Karl Nolle, MdL

Sächsische Zeitung, 09.05.2001

Gute Zeiten, schlechte Zeiten

Erstmals nimmt der Ministerpräsident persönlich zu den Vorwürfen Stellung
 
DRESDEN. Die guten alten Zeiten. Ministerpräsident, Minister und Staatssekretäre wohnen Tür an Tür. Die Frühstückstafel dient als verlängerter Kabinettstisch. Und Ingrid Biedenkopf schmeckt die Salatsoße ab.
Die guten alten Zeiten auf der Schevenstraße 1 - aus und vorbei. Und niemand will sie mehr wahrhaben, vor allem nicht die Journalis~ten. "Schauen Sie mal in Ihre Archive", rät Kurt Biedenkopf, "damals fanden das einige von Ihnen ganz toll." Aber nein, heute schreiben sie über eine angeblich zu billige Miete, über Enkel, die mit dem Dienstwagen vom Kindergarten abgeholt werden, und über Sicherheitsbeamte, die für Frau Biedenkopf die Einkaufstüten tragen müssen.

Verteidigungsschlacht statt Offensive

Schlechte Zeiten für die Biedenkopfs. Die bundesweite Debatte sei unangenehm und er den Ärger leid, sagte der Ministerpräsident gestern vor einem Dutzend Kameras und an die hundert Zuhörern auf der Regierungskonferenz. Zum ersten Mal nahm er persönlich zu den Vorwürfen Stellung, die seit Wochen die Medien beherrschen.

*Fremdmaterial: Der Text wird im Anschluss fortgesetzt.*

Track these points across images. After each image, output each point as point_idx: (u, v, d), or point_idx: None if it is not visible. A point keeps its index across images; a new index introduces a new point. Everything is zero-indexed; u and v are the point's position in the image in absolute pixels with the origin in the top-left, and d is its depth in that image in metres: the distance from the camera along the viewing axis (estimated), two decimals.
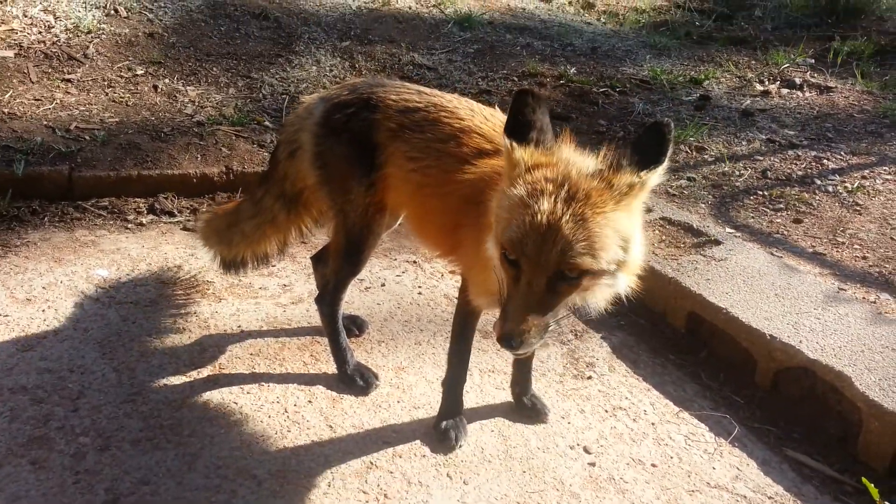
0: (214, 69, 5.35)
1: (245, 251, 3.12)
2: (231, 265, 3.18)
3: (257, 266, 3.21)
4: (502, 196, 2.04)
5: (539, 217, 1.90)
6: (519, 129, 2.03)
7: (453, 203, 2.42)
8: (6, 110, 4.49)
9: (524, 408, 2.89)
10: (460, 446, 2.70)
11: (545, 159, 2.01)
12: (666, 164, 1.96)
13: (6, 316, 3.17)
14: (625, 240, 1.98)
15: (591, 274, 1.95)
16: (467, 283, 2.56)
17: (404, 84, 2.78)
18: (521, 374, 2.90)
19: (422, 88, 2.75)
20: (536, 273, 1.92)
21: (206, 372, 2.97)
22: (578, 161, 2.02)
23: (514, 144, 2.02)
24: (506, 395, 2.98)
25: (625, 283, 2.08)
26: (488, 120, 2.54)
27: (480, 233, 2.21)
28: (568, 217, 1.89)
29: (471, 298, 2.52)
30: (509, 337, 1.92)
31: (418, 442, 2.71)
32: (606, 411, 2.96)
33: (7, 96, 4.62)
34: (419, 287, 3.70)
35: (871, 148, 5.10)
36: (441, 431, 2.71)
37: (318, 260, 3.22)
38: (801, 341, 3.00)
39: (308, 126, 2.75)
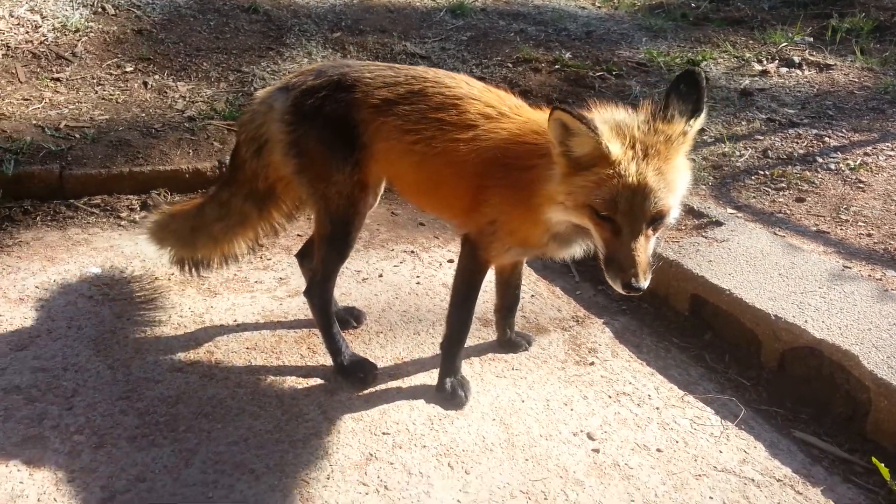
0: (204, 64, 5.28)
1: (212, 253, 3.05)
2: (194, 265, 3.09)
3: (222, 266, 3.13)
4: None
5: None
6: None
7: (473, 167, 2.50)
8: None
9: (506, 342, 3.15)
10: (467, 401, 2.80)
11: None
12: (705, 110, 2.26)
13: None
14: (683, 181, 2.32)
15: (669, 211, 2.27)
16: (491, 239, 2.58)
17: (369, 62, 2.78)
18: (507, 319, 3.11)
19: (390, 64, 2.76)
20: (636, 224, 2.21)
21: (201, 367, 2.92)
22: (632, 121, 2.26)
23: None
24: (506, 383, 2.93)
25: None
26: (471, 85, 2.64)
27: (514, 191, 2.43)
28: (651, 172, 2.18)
29: (493, 254, 2.62)
30: (637, 282, 2.22)
31: (418, 432, 2.66)
32: (610, 397, 2.91)
33: None
34: (417, 277, 3.64)
35: (873, 125, 5.02)
36: (447, 391, 2.80)
37: (304, 256, 3.16)
38: (806, 321, 2.94)
39: (275, 117, 2.70)
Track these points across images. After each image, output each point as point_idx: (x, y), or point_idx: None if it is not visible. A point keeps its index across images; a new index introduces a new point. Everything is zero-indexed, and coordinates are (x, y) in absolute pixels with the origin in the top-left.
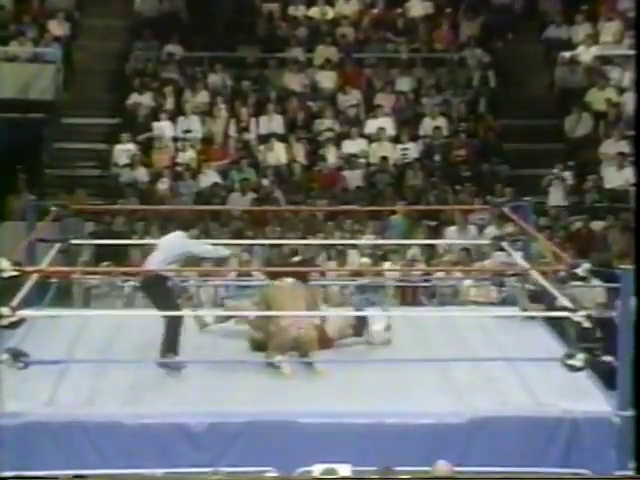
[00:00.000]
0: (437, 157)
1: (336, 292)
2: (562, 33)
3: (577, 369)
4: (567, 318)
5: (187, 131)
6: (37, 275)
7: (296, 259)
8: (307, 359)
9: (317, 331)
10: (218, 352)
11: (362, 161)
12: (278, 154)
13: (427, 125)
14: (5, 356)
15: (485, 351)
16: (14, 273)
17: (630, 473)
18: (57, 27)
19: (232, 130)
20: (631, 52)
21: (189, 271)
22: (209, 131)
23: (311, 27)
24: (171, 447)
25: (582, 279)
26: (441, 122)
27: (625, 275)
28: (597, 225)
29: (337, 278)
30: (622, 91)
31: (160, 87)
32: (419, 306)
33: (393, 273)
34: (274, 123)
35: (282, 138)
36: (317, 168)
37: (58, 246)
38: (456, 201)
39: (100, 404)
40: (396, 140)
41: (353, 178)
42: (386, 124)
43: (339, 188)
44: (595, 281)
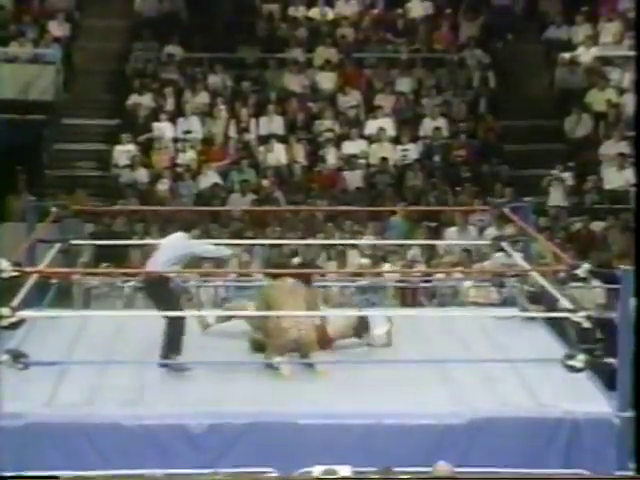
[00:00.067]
0: (437, 158)
1: (336, 293)
2: (562, 34)
3: (577, 370)
4: (567, 319)
5: (187, 132)
6: (37, 276)
7: (296, 260)
8: (308, 360)
9: (317, 331)
10: (219, 353)
11: (362, 162)
12: (278, 155)
13: (427, 126)
14: (5, 357)
15: (485, 352)
16: (14, 274)
17: (630, 473)
18: (57, 28)
19: (232, 131)
20: (631, 53)
21: (190, 273)
22: (209, 132)
23: (311, 28)
24: (171, 448)
25: (582, 280)
26: (441, 123)
27: (625, 276)
28: (597, 226)
29: (337, 279)
30: (622, 92)
31: (160, 88)
32: (419, 307)
33: (393, 274)
34: (274, 124)
35: (282, 139)
36: (317, 169)
37: (58, 247)
38: (456, 202)
39: (100, 405)
40: (396, 141)
41: (353, 179)
42: (386, 125)
43: (339, 189)
44: (595, 282)
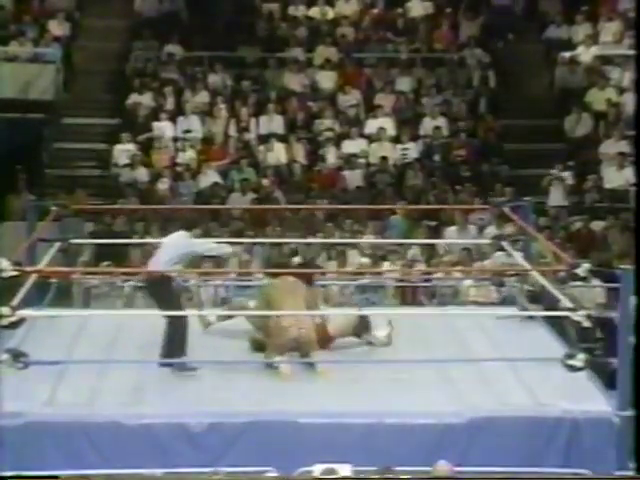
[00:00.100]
0: (437, 157)
1: (336, 292)
2: (562, 33)
3: (577, 369)
4: (567, 318)
5: (187, 131)
6: (37, 275)
7: (296, 259)
8: (308, 359)
9: (318, 329)
10: (219, 352)
11: (362, 161)
12: (278, 154)
13: (427, 125)
14: (5, 356)
15: (485, 351)
16: (14, 273)
17: (630, 473)
18: (57, 27)
19: (232, 130)
20: (631, 52)
21: (190, 272)
22: (209, 131)
23: (311, 27)
24: (171, 447)
25: (582, 279)
26: (441, 122)
27: (625, 275)
28: (597, 225)
29: (337, 278)
30: (622, 91)
31: (160, 87)
32: (419, 306)
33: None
34: (274, 123)
35: (282, 138)
36: (317, 168)
37: (58, 246)
38: (456, 201)
39: (100, 404)
40: (396, 140)
41: (353, 178)
42: (386, 124)
43: (339, 188)
44: (595, 281)
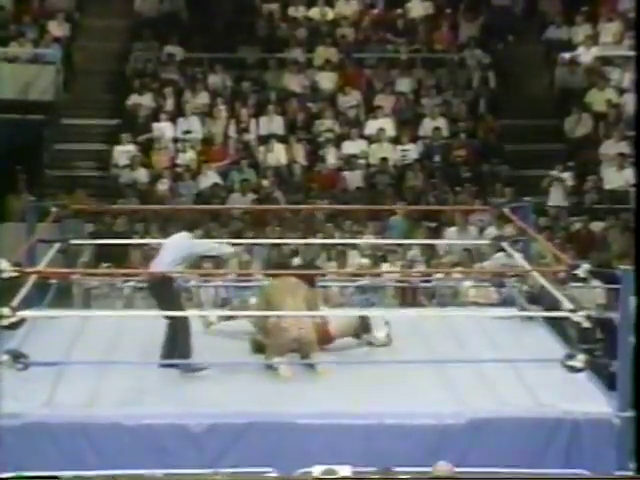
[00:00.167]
0: (437, 158)
1: (336, 293)
2: (562, 34)
3: (577, 370)
4: (567, 319)
5: (187, 132)
6: (37, 276)
7: (296, 260)
8: (308, 360)
9: (318, 328)
10: (219, 353)
11: (362, 162)
12: (278, 155)
13: (427, 126)
14: (5, 357)
15: (485, 352)
16: (14, 274)
17: (630, 473)
18: (57, 28)
19: (232, 131)
20: (631, 53)
21: (191, 273)
22: (209, 132)
23: (311, 28)
24: (171, 448)
25: (582, 280)
26: (441, 123)
27: (625, 275)
28: (597, 226)
29: (337, 279)
30: (622, 92)
31: (160, 88)
32: (419, 307)
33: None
34: (274, 124)
35: (282, 139)
36: (317, 169)
37: (57, 246)
38: (456, 202)
39: (100, 404)
40: (396, 141)
41: (353, 179)
42: (386, 125)
43: (339, 189)
44: (595, 282)
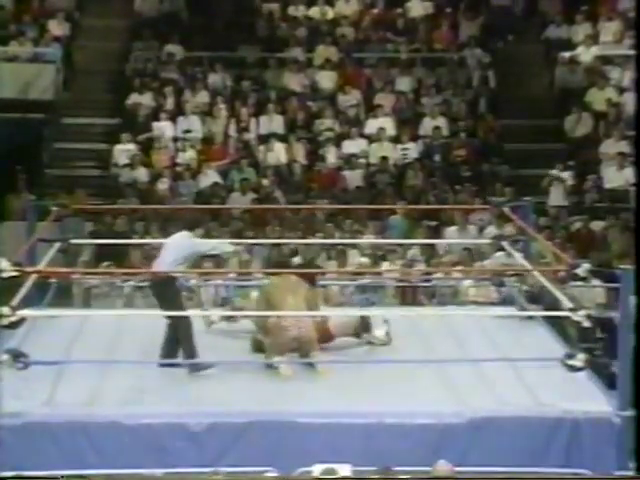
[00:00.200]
0: (437, 157)
1: (336, 292)
2: (562, 33)
3: (577, 369)
4: (567, 318)
5: (187, 131)
6: (37, 275)
7: (296, 260)
8: (308, 359)
9: (318, 327)
10: (220, 353)
11: (362, 161)
12: (278, 154)
13: (427, 125)
14: (5, 356)
15: (485, 351)
16: (14, 273)
17: (630, 473)
18: (57, 27)
19: (232, 130)
20: (631, 52)
21: (191, 273)
22: (209, 131)
23: (311, 27)
24: (171, 447)
25: (582, 279)
26: (441, 122)
27: (625, 275)
28: (597, 225)
29: (337, 278)
30: (622, 91)
31: (160, 87)
32: (419, 306)
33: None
34: (274, 123)
35: (282, 138)
36: (317, 168)
37: (57, 246)
38: (456, 201)
39: (100, 404)
40: (396, 140)
41: (353, 178)
42: (386, 124)
43: (339, 188)
44: (595, 281)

Unmittelbar vor Beginn ließ er eine Pressemitteilung verteilen: "Gästehaus Schevenstraße: MP Biedenkopf erwartet bis Ende Mai unanfechtbare abschließende Regelung." Darin teilt er mit, dass er den Finanzminister um entsprechende Schritte gebeten habe. Staatskanzlei, Innenminister und Rechnungshof sollten daran mitwirken.
Doch was wie ein Schritt in die Offensive wirken sollte, geriet alsbald zur Verteidigungsschlacht. Kurt Biedenkopf musste eingestehen, dass er über den Prüfvermerk des Rechnungshofes von 1994 bis vor kurzem nicht informiert war. Darin hatte die Behörde deutliche Kritik an der Praxis geübt, die Serviceleistungen des Personals auf der Schevenstraße nicht auf die Miete umzulegen. Im Übrigen habe er sich auf den damaligen Finanzminister Georg Milbradt verlassen. Dieser hatte nach Abschluss des Mietvertrages 1997 alle Fragen für geregelt erklärt. Zum Beweis verteilte Biedenkopf den Brief sowie ein weiteres Schreiben Milbradts von 1994 an alle Journalisten.
Ein Versuch, die Schuld für die schlimme Geschichte dem Ex-Minister in die Schuhe zu schieben? Nein, niemand wird schuldig gesprochen. Auch nicht der damalige Staatskanzleichef Günter Meyer, der von dem Rechnungshof-Vermerk wohl gewusst, ihn aber nicht an seinen Chef weitergeleitet hatte. Trotzdem will Biedenkopf seinen guten alten Freund noch einmal nach Dresden zitieren. Zu vermuten ist, dass es bei dem Treffen nicht nur um die guten alten Zeiten geht.
Die Zeiten haben sich geändert. Unter normalen Umständen, sinnierte der Regierungschef, wäre das alles nicht in der Öffentlichkeit ausgebreitet worden. Niemand hätte sich dafür interessiert, dass er im Urlaub das Personal von der Schevenstraße an seinen "Sommersitz in Süddeutschland" - gemeint ist das Biedenkopf-Wohnhaus am Chiemsee - gleich wochenweise abordnen ließ. Niemand hätte sich darum gekümmert, dass die Firma des Schwiegersohns einen Putzauftrag für die Schevenstraße bekommt. Und niemand hätte geschrieben, dass Ingrid Biedenkopf in dem Gästehaus eine "schwarze Kasse" führt.

Hoffnung auf bessere Zeiten

Gute Zeiten, schlechte Zeiten. Vielleicht folgen wieder bessere? Kurt Biedenkopf gibt die Hoffnung nicht auf: "Wir haben nicht die Absicht, unsere Aufgaben vorzeitig zu beenden." Zu spät bemerkt er den Lapsus, sicherheitshalber wiederholt er den Satz noch mal in der Ich-Form. Die Zeiten sind nicht nach Rücktritt. Was bliebe vom Ruf des Querdenkers? Und von dem der Landesmutter? Und: "Wer soll Nachfolger werden?" Bei dieser Journalisten-Frage grinste Biedenkopf übers ganze Gesicht - und schwieg. So hat er's gern. Wie in guten alten Zeiten.